WHAT IS EXPECTED
Answer with a single number stating how many lines of the entries below include the string "beans".

INPUT
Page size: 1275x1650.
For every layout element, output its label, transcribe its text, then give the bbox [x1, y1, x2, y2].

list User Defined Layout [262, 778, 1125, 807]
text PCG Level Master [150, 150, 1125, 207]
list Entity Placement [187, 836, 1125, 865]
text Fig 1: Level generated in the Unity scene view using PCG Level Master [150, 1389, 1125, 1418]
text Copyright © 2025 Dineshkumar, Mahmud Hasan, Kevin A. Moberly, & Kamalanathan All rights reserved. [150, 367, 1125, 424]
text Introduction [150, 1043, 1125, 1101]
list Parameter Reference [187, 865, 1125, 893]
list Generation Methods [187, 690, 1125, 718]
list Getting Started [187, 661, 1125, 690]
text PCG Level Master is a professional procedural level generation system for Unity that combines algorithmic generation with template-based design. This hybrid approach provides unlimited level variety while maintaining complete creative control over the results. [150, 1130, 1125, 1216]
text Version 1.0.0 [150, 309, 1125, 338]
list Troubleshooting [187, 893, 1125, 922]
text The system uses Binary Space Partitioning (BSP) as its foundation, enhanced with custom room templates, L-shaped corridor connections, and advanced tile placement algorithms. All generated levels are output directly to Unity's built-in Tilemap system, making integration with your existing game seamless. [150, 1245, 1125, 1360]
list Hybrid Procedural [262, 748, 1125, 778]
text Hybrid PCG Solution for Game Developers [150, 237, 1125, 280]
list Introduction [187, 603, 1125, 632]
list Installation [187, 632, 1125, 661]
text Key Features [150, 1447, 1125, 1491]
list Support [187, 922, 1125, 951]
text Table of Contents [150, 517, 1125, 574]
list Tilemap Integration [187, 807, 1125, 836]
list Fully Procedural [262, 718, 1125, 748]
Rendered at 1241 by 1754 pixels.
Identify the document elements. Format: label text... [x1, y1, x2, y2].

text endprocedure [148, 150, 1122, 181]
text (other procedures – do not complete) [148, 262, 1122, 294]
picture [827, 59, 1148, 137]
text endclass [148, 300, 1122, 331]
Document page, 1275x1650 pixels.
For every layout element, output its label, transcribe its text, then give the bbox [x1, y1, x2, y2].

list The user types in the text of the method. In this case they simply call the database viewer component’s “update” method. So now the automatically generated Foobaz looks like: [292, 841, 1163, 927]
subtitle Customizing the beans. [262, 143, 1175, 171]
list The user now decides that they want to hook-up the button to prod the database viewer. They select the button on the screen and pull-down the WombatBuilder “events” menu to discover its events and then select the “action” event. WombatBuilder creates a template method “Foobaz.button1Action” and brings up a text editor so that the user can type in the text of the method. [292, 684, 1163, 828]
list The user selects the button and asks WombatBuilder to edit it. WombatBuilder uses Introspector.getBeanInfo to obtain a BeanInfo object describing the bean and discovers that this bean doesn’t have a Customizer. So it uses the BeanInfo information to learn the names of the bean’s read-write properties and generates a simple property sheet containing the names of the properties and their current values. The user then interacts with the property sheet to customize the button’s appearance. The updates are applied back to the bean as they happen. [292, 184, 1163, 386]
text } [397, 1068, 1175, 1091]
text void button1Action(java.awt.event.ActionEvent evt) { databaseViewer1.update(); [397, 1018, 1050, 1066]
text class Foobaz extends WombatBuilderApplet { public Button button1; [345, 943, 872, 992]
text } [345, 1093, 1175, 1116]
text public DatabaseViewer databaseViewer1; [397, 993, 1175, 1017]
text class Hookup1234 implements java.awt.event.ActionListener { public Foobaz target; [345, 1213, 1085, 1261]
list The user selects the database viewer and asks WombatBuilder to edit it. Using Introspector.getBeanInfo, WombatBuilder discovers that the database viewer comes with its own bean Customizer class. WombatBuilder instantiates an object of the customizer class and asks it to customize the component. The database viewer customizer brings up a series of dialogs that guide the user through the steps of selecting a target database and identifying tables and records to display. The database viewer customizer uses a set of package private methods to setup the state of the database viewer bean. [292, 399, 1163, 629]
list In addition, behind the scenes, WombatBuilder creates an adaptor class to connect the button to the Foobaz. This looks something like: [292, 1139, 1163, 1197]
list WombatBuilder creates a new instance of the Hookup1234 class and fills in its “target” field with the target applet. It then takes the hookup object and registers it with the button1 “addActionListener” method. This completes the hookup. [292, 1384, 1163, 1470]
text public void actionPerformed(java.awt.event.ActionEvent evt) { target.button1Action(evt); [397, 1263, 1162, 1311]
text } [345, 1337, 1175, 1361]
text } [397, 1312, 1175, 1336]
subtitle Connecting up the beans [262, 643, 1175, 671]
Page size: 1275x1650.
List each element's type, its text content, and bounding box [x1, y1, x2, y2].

EXPECTED OUTPUT
2